Compile time is the period when the programming code (such as C#, Java, C, Python) is converted to the machine code (i.e. binary code). Runtime is the period of time when a program is running and generally occurs after compile time.
In computing, compile-time function execution (or compile time function evaluation, or general constant expressions) is the ability of a compiler, that would normally compile a function to machine code and execute it at run time, to execute the function at compile time.
Compile-time is the time at which the source code is converted into an executable code while the run time is the time at which the executable code is started running. Both the compile-time and runtime refer to different types of error.
In computer science, compile time (or compile-time) describes the time window during which a computer program is compiled. The term is used as an adjective to describe concepts related to the context of program compilation, as opposed to concepts related to the context of program execution (runtime).
You can view bytecode using the dis
module:
>>> from dis import dis
>>>
>>> def f():
... words = 'fee fi fo fum'.split()
...
>>> dis(f)
2 0 LOAD_CONST 1 ('fee fi fo fum')
3 LOAD_ATTR 0 (split)
6 CALL_FUNCTION 0
9 STORE_FAST 0 (words)
12 LOAD_CONST 0 (None)
15 RETURN_VALUE
split
(as loaded by LOAD_ATTR
) is called via CALL_FUNCTION
and its result is assigned to words
via STORE_FAST
at runtime. In other words, x.split()
is not resolved at compile-time, even if x
is a hardcoded string.
Of course, the performance difference between using 'fee fi fo fum'.split()
and its result, namely ['fee', 'fi', 'fo', 'fum']
, is going to be negligible, so don't change from one to the other only for the sake of a performance boost.
Not even in PERL it can be bound at compile time because every time you get through that statement a new fresh list must be created.

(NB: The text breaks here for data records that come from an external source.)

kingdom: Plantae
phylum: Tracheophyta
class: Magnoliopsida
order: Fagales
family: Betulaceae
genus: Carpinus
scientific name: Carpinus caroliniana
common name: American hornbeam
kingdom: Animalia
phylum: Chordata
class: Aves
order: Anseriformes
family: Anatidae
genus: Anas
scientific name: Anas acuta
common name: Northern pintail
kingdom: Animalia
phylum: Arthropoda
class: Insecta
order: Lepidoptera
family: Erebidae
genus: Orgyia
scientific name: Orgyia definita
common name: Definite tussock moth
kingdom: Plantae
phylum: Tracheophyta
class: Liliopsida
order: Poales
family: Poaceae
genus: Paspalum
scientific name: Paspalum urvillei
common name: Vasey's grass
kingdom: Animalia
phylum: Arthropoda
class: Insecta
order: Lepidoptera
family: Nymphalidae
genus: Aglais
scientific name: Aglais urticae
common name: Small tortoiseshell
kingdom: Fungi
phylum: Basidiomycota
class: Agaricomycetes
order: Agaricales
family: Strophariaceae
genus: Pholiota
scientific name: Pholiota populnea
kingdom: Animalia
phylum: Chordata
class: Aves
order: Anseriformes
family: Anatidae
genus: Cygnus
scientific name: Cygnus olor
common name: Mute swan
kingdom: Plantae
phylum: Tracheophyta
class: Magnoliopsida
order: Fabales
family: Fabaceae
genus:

In other words in Python when you see
x = ['fee', 'fi', 'fo', 'fum']
the code cannot just load a specific object address into x
because it must be a new fresh list object each time you get on the statement. Consider
def foo():
return ['fee', 'fi', 'fo', 'fum']
x = foo()
x[0] = 'bar'
print foo()[0] # must be 'fee'
print x[0] # must be 'bar'
Python however does some optimization for immutables; for example:
def foo():
return (1, 2, 3)
actually always return the very same object (it doesn't allocate a new tuple each time), and for
def foo():
return 3 * 4
it actually returns 12 without making the multiplication at runtime.
Your example however cannot be resolved to loading a constant computed at compile time, it must be at least a list "literal" (that is indeed a list generator creating a new object each time is evaluated).
IIRC constant folding is only done at compile time for binary operators on number/strings and not for any function call (note that in Python it's legal, even if bad practice, to change for example the standard function len
, so you cannot be sure that len("foo")
always returns 3).
Calls of methods on standard strings passing only constants could indeed IMO be moved at compile time, but AFAIK it's not done at this moment (and it's not common, so may be the gain is not worth the effort).